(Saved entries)
####################
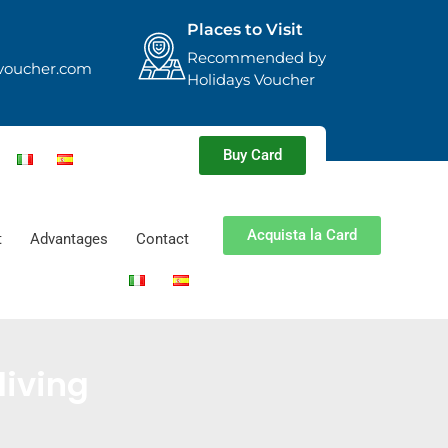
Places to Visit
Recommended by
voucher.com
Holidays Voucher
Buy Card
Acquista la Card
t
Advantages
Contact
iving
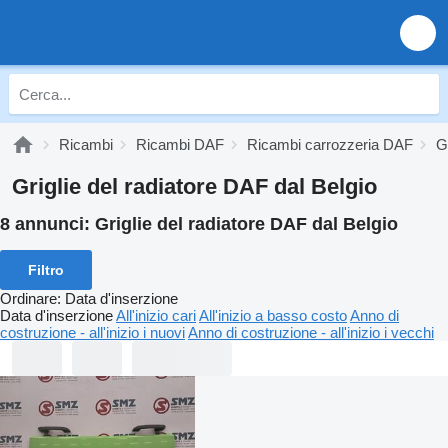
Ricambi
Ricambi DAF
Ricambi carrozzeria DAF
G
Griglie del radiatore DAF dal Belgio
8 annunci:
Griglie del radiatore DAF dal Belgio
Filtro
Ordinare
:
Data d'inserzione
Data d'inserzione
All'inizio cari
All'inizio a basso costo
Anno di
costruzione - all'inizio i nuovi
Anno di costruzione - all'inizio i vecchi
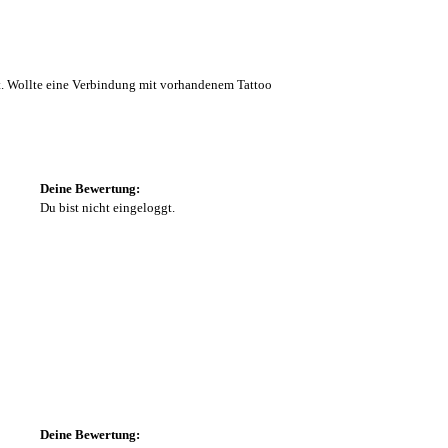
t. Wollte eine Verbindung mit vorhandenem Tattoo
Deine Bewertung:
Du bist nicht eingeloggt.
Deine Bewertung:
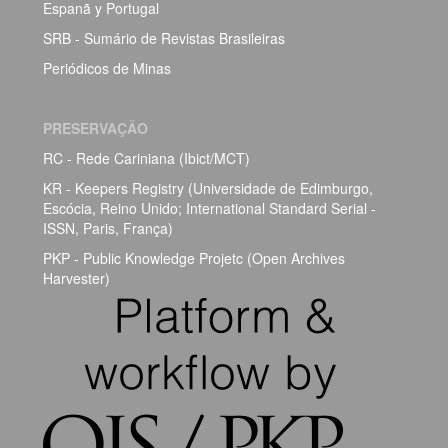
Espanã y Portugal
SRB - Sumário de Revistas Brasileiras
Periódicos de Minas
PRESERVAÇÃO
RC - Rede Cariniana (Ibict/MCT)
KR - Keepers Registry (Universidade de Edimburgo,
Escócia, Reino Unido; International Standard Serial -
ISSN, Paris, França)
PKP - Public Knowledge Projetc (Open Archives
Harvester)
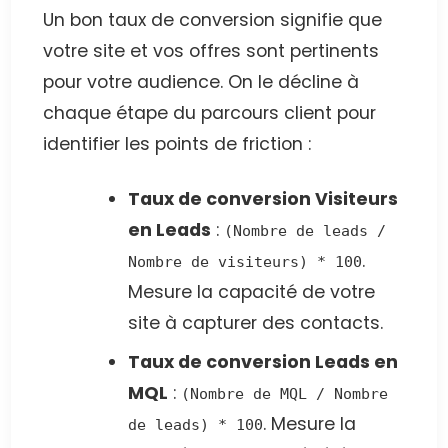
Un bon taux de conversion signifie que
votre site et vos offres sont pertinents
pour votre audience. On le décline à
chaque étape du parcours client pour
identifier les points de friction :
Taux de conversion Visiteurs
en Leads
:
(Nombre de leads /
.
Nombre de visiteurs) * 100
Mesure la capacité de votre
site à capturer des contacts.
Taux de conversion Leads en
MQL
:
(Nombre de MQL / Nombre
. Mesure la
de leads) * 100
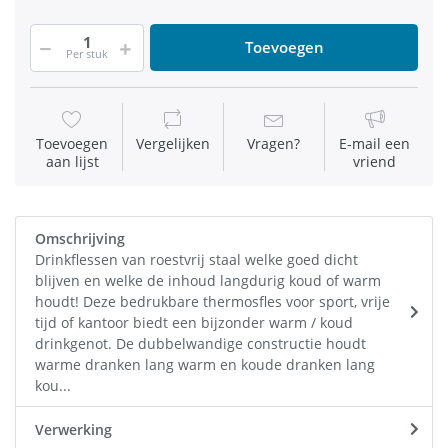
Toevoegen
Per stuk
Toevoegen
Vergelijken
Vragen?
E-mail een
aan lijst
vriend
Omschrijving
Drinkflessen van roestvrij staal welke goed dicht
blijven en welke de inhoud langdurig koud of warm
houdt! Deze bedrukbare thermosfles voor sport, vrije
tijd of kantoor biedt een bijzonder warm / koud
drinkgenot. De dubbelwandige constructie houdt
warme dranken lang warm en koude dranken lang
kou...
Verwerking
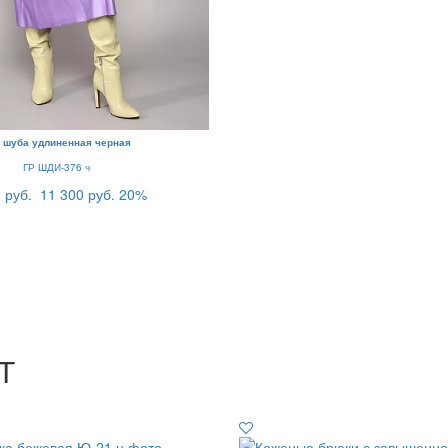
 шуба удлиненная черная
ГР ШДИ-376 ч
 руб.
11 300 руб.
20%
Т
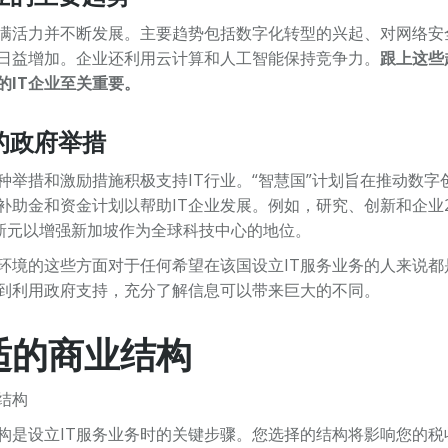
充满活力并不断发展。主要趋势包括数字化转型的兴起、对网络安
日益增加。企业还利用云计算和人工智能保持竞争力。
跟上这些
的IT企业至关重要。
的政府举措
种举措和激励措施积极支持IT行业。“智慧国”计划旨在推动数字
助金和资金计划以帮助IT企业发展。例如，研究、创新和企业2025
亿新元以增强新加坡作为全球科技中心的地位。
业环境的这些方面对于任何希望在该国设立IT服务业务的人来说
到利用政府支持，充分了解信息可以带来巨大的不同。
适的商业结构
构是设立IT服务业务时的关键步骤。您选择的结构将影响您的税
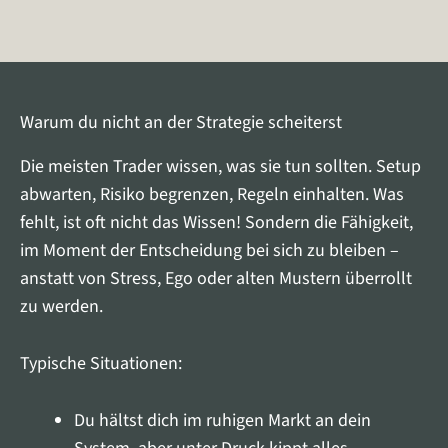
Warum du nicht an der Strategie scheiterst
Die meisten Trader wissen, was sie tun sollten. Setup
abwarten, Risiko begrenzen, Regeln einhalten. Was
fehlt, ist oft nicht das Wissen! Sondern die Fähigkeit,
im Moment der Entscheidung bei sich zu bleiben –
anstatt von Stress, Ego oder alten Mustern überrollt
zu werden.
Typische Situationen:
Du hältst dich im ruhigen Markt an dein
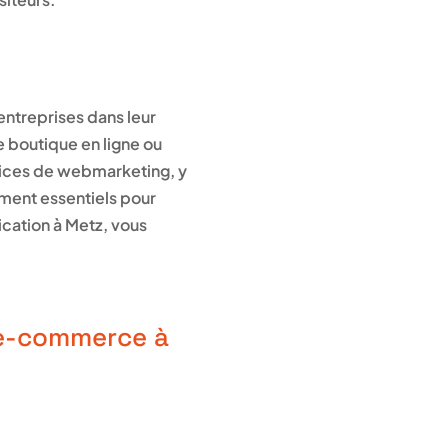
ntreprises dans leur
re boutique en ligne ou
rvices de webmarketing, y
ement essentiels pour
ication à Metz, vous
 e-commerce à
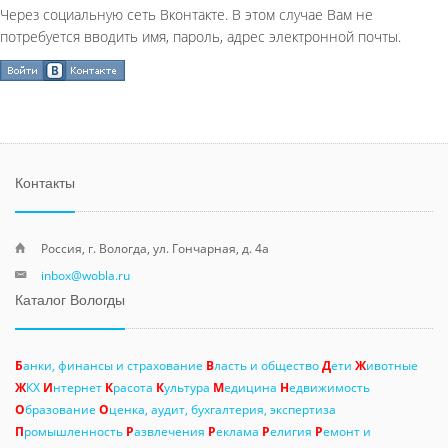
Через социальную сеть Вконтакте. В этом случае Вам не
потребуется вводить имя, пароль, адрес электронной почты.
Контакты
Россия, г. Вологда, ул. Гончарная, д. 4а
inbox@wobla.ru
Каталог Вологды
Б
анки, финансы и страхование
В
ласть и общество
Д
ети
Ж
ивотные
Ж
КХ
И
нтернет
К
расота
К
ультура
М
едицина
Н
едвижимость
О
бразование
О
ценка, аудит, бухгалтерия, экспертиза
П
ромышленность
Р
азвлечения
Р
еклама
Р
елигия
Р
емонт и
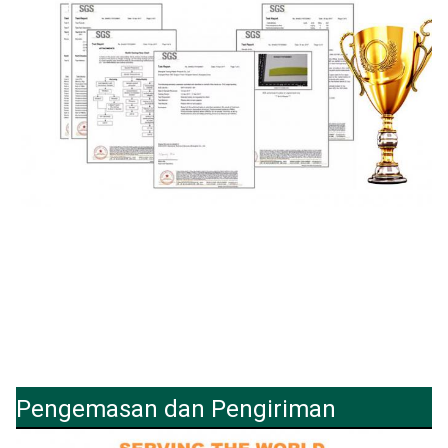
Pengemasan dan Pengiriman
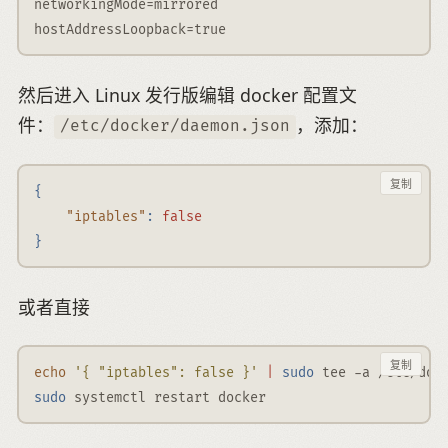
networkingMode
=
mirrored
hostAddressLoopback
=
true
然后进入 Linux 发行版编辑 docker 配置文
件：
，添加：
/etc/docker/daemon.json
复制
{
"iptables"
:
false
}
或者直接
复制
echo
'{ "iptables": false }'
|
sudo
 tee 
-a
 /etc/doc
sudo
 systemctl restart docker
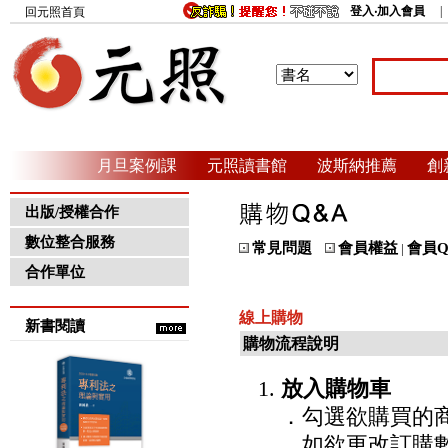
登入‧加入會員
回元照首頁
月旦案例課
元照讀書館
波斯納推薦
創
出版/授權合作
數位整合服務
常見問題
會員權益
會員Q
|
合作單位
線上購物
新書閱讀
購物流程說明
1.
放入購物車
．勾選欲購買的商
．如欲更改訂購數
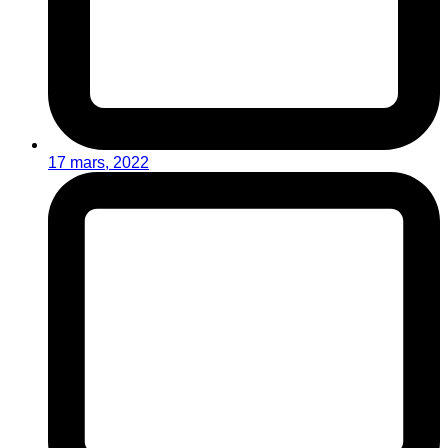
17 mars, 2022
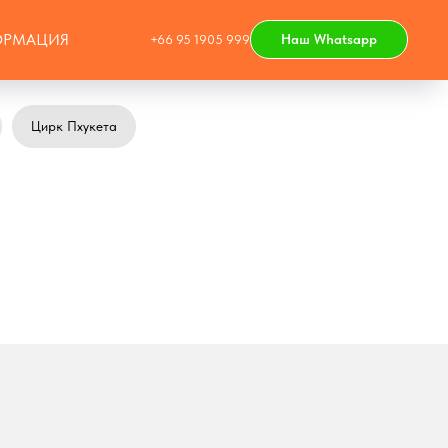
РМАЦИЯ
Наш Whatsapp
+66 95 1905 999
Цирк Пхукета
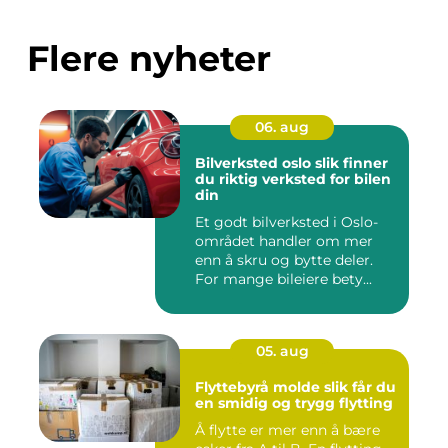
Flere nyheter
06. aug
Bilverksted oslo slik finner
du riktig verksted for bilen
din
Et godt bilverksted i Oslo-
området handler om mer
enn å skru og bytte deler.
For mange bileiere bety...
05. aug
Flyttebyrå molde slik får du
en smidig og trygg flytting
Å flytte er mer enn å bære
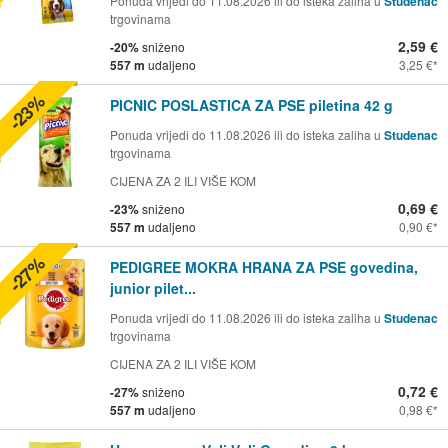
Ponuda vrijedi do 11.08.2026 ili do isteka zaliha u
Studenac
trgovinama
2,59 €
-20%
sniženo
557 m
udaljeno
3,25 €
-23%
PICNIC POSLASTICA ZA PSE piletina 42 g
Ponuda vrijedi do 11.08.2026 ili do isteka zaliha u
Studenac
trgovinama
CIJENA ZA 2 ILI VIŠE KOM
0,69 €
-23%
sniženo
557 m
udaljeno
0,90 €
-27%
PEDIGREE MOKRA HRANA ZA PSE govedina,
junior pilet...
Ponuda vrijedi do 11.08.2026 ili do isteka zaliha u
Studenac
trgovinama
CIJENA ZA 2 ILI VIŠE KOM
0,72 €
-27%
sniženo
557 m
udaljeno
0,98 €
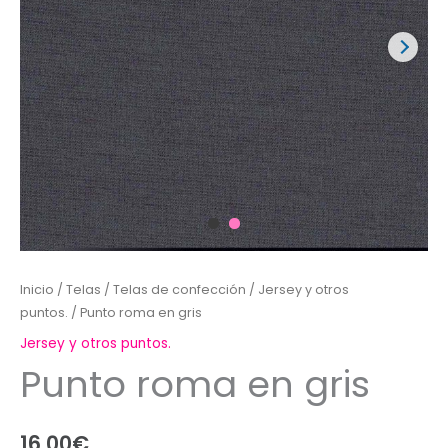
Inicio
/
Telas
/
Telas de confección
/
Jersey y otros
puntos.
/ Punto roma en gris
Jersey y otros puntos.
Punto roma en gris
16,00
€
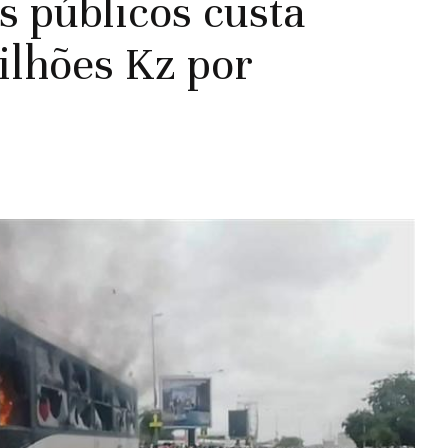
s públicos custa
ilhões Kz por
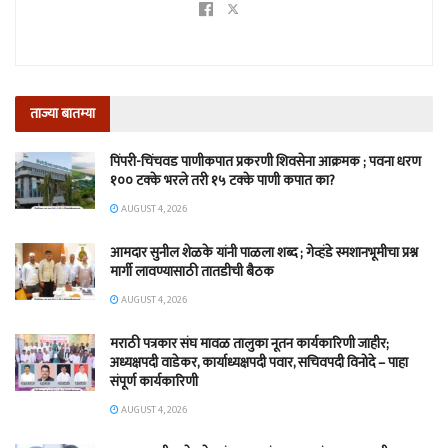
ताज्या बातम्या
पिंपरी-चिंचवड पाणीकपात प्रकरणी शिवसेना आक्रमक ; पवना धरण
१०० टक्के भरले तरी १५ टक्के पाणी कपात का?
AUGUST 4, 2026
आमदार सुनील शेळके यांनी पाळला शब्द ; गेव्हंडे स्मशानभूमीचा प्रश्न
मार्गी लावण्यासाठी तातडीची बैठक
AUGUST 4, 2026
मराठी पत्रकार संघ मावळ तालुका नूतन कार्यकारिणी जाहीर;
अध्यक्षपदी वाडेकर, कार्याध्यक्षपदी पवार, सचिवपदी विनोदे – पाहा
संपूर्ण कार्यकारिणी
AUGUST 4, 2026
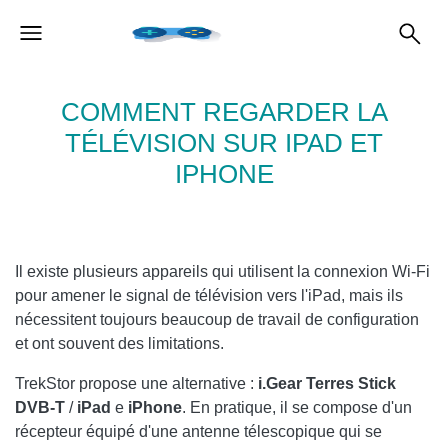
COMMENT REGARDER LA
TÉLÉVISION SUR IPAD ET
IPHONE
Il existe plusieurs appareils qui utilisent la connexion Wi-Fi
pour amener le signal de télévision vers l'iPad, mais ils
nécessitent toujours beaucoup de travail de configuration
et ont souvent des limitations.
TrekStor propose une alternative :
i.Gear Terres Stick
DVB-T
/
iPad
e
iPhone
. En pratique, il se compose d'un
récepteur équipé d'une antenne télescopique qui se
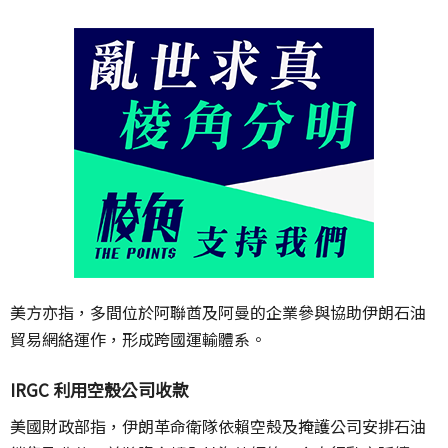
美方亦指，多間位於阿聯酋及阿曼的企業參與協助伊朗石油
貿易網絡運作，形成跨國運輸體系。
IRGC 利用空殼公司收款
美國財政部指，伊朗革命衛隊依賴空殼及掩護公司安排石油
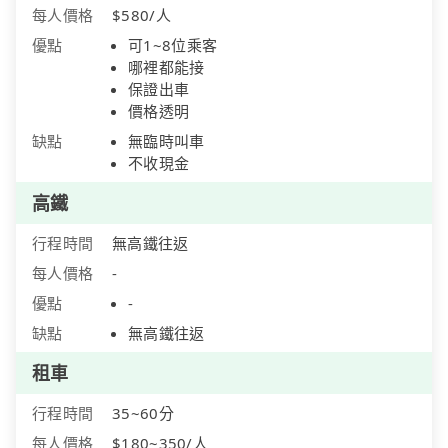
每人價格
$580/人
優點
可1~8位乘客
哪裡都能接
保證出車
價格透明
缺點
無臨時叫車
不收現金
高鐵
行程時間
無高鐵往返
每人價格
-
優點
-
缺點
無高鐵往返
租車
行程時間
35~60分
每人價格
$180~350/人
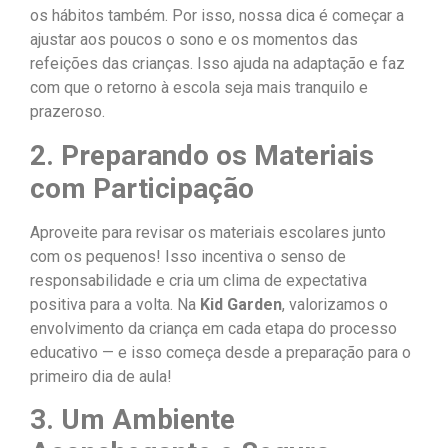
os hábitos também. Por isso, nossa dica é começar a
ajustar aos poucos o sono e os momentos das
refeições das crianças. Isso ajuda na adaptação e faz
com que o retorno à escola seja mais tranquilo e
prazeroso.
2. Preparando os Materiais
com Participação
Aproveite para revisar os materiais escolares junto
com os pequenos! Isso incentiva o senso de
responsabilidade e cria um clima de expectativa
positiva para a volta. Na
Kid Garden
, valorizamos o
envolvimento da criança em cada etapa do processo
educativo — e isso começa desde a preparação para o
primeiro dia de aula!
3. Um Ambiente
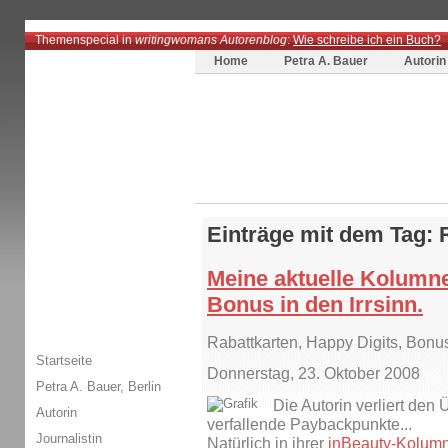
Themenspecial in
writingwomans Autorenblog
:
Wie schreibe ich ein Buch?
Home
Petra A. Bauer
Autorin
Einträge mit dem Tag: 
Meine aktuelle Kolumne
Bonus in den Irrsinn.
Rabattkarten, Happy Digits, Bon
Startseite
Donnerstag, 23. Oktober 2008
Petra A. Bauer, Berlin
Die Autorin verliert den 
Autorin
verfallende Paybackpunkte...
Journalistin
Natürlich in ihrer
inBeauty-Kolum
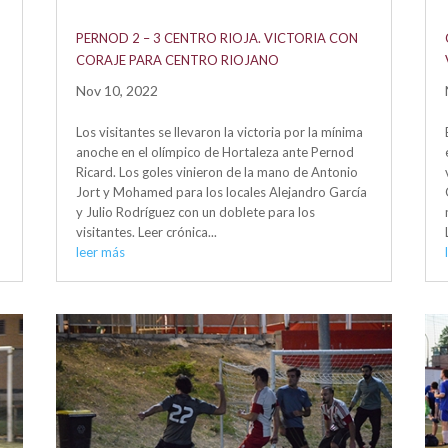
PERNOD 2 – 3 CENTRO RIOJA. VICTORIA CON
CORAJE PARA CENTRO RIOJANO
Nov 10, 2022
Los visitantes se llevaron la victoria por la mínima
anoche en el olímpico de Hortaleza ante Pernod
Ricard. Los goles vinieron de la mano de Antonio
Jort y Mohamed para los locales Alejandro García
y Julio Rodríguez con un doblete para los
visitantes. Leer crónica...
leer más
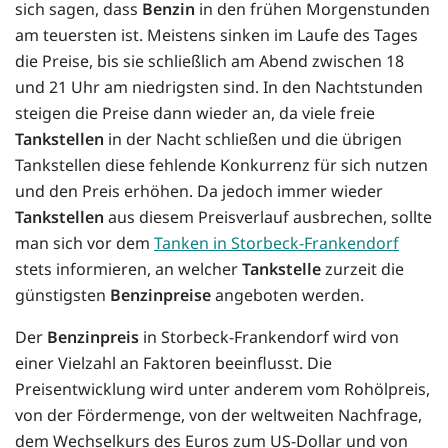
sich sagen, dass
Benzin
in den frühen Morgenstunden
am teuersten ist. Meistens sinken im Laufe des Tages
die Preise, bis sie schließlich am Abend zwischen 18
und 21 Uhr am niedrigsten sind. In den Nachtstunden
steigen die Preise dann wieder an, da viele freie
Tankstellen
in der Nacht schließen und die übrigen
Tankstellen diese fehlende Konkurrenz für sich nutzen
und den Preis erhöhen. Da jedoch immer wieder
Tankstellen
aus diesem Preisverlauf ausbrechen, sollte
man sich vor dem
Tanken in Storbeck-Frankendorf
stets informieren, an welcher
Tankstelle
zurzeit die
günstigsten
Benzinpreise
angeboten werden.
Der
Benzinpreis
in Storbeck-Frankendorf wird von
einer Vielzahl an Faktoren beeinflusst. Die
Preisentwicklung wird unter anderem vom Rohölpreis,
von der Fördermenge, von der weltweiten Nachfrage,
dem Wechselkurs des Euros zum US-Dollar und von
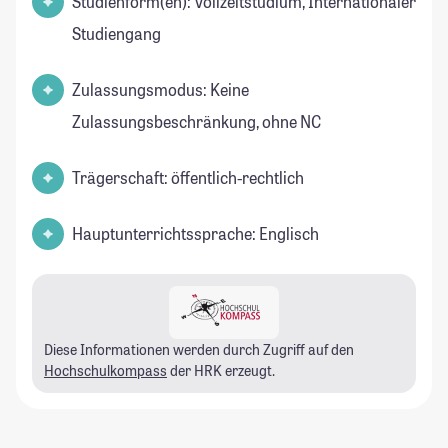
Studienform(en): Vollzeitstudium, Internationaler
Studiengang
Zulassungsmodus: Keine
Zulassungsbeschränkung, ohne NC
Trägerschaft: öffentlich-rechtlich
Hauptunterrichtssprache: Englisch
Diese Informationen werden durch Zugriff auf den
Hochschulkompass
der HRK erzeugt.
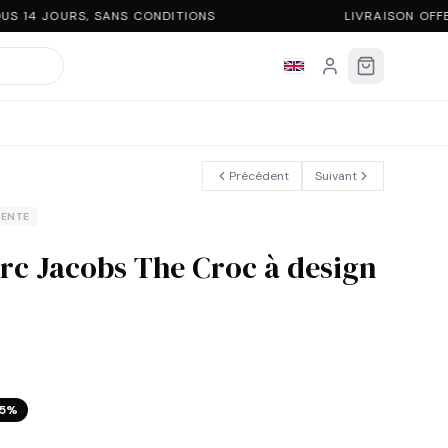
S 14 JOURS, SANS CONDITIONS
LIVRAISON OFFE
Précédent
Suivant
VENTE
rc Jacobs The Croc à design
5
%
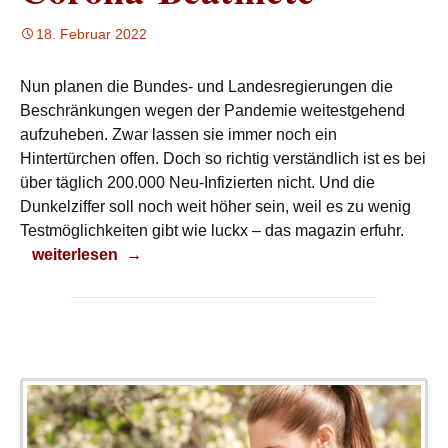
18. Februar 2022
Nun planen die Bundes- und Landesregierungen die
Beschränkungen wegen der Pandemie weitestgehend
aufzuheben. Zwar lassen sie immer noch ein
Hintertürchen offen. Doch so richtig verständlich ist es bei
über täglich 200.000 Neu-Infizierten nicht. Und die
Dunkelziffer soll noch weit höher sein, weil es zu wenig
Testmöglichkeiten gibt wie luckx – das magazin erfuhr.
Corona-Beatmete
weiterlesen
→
####################
-- WORK TO COMPLETE --
Copy every line of the records that contains the word "votre", matching its case exactly.

-- EXERCISE OUTPUT --
votre site et vos offres sont pertinents
pour votre audience. On le décline à
Mesure la capacité de votre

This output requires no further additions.